Gagal Di Piala Dunia 2014, Jadi Kunci Semangat Italia

Keberhasilan timnas Italia mengalahkan atas timnas Belgia pada laga perdana di Piala Eropa 2016 sepertinya tidak menjadikan Italia cepat puas. Kenangan akan kekalahan mereka di Piala Dunia 2014 menjadikan negara ini tetap terjaga dan berkonsentrasi.

Timnas Italia debut di babak penyisihan grup dengan sangat percaya diri. Menghadapi timnas Belgia yang diprediksi sebagai timnas yang akan menang dalam laga di Stade de Lyon, pada Selasa (14/6/2016) dinihari WIB, Gli Azzurri mencatatkan kemenangan dengan skor 2-0.

walau sudah membuktikannya lewat kemenangan dari Belgia, tak langsung membuat Antonio Conte berubah. Dia tetap mengatakan bahwa Italia bukan sebagai tim yang difavoritkan untuk menjadi juara. Conte juga mengharapkan Gianluigi Buffon dan rekan-rekannya untuk tetap berlatih dan fokus.

Hal ini memang berhubungan dengan kalahnya mereka dua tahun yang lalu di Piala Dunia. Conte tak ingin hal tersebut terulang lagi. Saat itu, Italia yang memulai di fase grup dengan kesuksesan mereka atas Inggris, harus kecewa karena tersingkir setelah kalah dari Kosta Rika dan Uruguay.

” Kami masih memiliki kenangan yang tidak baik. Ini buruk dan terjadi dua tahun yang lalu di Piala Dunia. Bahkan,setelah kami mengalahkan timnas Inggris, peluang kami masih tertutup di babak pertama kompetisi. ” ucap Antonio Conte.

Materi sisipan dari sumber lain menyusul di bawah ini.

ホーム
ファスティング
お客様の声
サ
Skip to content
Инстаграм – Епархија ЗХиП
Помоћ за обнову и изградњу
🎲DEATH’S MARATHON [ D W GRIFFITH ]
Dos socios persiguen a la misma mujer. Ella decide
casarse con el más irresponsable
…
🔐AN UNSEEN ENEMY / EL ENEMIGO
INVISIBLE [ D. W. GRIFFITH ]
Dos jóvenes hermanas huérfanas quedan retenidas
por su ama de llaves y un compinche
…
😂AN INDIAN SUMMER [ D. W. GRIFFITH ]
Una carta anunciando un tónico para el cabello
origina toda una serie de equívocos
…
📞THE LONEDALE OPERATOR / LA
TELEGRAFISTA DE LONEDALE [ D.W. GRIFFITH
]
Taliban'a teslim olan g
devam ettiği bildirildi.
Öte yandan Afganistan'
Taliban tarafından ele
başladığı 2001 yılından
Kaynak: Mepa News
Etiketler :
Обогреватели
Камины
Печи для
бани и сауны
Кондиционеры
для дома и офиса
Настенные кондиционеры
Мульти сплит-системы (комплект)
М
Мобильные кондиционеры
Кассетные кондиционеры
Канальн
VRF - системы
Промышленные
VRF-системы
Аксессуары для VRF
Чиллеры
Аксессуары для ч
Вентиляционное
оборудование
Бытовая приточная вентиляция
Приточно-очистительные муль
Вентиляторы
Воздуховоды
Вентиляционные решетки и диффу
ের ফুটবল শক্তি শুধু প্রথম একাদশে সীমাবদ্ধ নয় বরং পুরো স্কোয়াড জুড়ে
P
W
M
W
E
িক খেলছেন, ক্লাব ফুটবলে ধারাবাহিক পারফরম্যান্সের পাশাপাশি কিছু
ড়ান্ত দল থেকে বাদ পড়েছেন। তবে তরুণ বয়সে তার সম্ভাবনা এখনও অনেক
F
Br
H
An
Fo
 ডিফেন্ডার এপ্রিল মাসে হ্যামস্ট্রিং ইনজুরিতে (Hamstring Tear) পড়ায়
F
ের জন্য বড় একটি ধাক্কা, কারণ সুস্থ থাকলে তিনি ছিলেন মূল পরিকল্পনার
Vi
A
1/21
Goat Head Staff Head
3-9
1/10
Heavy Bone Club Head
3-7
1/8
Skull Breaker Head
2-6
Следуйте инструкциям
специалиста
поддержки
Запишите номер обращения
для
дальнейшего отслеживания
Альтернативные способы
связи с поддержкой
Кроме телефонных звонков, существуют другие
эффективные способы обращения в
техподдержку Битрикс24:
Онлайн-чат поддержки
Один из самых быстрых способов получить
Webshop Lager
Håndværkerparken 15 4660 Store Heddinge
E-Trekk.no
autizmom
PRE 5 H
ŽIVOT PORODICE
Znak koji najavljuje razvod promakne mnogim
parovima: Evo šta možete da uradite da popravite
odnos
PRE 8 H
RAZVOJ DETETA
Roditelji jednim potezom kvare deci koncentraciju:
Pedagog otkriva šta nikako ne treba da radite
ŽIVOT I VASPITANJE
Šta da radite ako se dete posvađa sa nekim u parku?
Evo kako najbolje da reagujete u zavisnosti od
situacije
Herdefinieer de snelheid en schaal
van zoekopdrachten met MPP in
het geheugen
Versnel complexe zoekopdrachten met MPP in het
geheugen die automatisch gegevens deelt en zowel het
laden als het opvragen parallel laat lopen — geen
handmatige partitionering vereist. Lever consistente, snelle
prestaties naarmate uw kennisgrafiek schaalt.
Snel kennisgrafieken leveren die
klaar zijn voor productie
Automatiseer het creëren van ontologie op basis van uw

Lebih lanjut Conte mengungkapkan bahwa kini timnasnya sudah berjuang sampai saat ini. Dia juga menyadari bahwa para pemain kini tahu dalam menghasilkan kejutan dan mendapatkan apa yang dia inginkan. Tim wajib berlatih dan menghasilkan hal yang luar biasa.

Saat ini, Antonio Conte menghimbau agar laga Piala Eropa 2016 dini hari tadi tidak menjadikan timnas Italia cepat berpuas. “ Ini merupakan hal yang harus kami lakukan dan ingin mengatakan bahwa penampilan yang baik kami tidak akan menjadikan kami tim yang lupa diri. Kami harus tetap berlatih dan bersemangat, ” tutupnya.